**Selected extract**.
++++++++
- Theatrical release poster
- Directed by: George Blair
- Screenplay by: Albert DeMond
- Produced by: Stephen Auer
- Starring: Penny Edwards Ross Elliott Rick Vallin Richard Benedict Argentina Brunetti Martin Garralaga
- Cinematography: John MacBurnie
- Edited by: John L. Rice
- Production company: Republic Pictures
- Distributed by: Republic Pictures
- Release date: November 15, 1952;
- Running time: 60 minutes
- Country: United States
- Language: English

= Woman in the Dark (1952 film) =

1952 film by George Blair

Woman in the Dark is a 1952 American crime film, directed by George Blair and written by Albert DeMond. The film stars Penny Edwards, Ross Elliott, Rick Vallin, Richard Benedict, Argentina Brunetti and Martin Garralaga. The film was released on November 15, 1952, by Republic Pictures.

==Plot==
At their parents' 40th-anniversary celebration are the Morello brothers, priest Tony, lawyer Phil and wayward Gino, whose comments offend Phil's new fiancée, Evelyn. Gino wants to join gangster Nick Petzik's organization. Petzik plots a jewel heist, after which Gino's lawyer brother, who represents the insurance company, can be blackmailed into fencing the stolen gems if he doesn't want Gino implicated in the crime.
++++++++
**Provided material**.
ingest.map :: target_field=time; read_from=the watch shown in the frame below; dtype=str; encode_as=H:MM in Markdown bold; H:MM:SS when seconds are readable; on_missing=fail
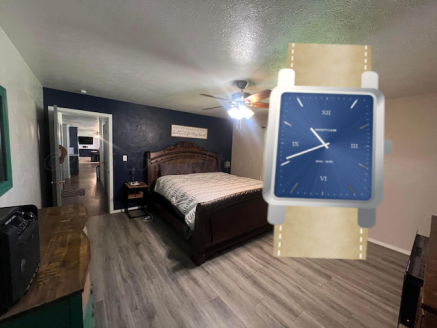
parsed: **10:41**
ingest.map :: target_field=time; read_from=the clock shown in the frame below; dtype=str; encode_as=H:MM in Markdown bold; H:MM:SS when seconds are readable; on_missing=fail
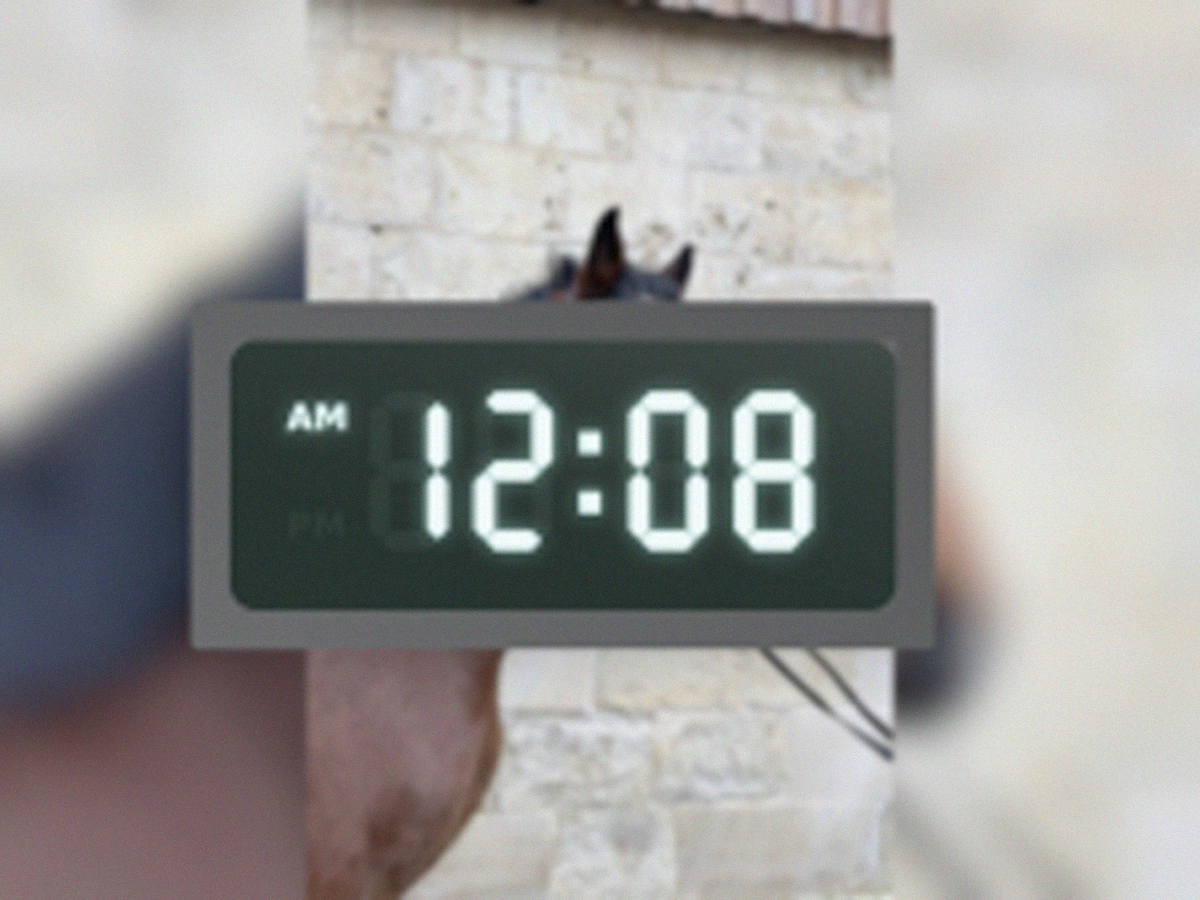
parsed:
++++++++
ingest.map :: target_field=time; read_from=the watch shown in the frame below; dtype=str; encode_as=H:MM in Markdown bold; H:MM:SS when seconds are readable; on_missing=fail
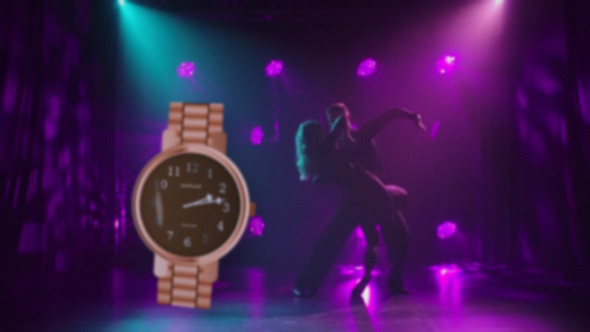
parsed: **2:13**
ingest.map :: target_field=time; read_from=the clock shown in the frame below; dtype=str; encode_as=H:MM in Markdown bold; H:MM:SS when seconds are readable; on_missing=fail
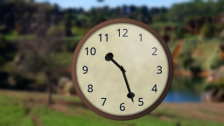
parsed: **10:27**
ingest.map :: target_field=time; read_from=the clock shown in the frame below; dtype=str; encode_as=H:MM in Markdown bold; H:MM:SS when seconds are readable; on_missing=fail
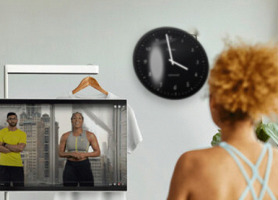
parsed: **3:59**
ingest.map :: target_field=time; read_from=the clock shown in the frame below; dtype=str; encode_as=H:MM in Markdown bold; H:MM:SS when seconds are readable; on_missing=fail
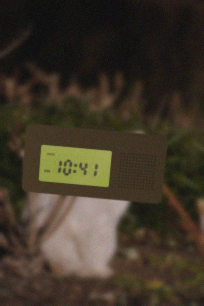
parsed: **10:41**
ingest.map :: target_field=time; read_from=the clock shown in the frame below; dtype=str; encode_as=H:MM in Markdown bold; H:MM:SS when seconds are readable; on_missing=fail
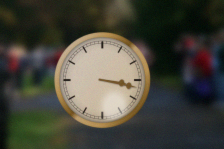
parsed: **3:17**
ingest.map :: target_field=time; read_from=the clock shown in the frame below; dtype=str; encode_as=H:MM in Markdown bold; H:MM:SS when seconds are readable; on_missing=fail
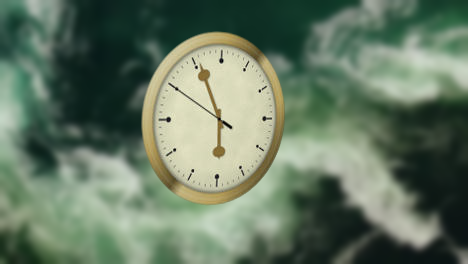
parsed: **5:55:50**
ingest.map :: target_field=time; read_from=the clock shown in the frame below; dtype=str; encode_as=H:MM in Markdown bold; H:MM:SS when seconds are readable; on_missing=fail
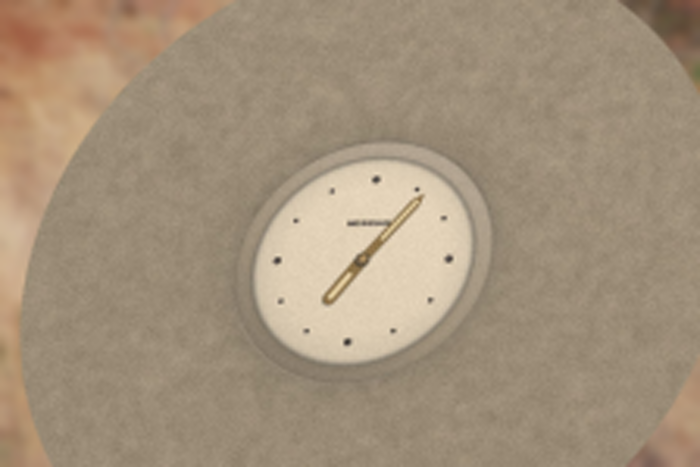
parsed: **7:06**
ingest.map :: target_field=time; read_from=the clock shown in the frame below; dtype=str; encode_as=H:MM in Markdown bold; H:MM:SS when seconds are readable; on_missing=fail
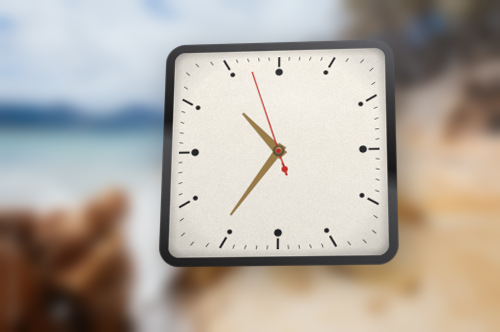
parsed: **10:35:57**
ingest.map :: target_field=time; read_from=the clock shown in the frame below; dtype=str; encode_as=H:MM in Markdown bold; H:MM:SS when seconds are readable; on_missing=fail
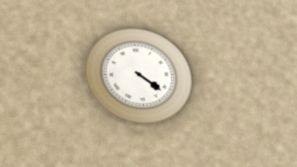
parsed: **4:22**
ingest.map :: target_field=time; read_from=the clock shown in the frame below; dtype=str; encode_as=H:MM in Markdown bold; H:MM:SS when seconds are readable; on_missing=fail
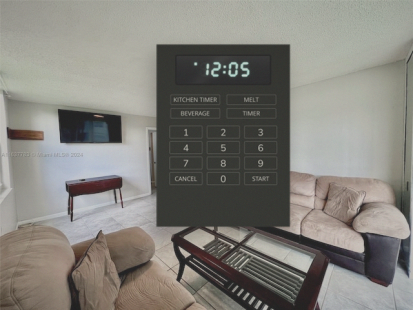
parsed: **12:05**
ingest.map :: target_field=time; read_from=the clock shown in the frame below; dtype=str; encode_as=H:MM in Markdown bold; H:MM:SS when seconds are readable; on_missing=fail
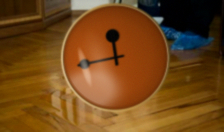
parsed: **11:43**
++++++++
Resume the article on the 1952 crime film Woman in the Dark, writing on from its final sentence.

Anna Reichardt, a young woman in love with Phil, is concerned. After the robbery, and Gino's admission to Phil that he was in on it, Phil decides to turn the tables on the crooks and recover both the jewels and the insurance cash. He neglects Evelyn, who breaks off their engagement. Petzik's thugs gain revenge by shooting Gino, but just when Phil is about to be killed, too, Anna arrives with the police.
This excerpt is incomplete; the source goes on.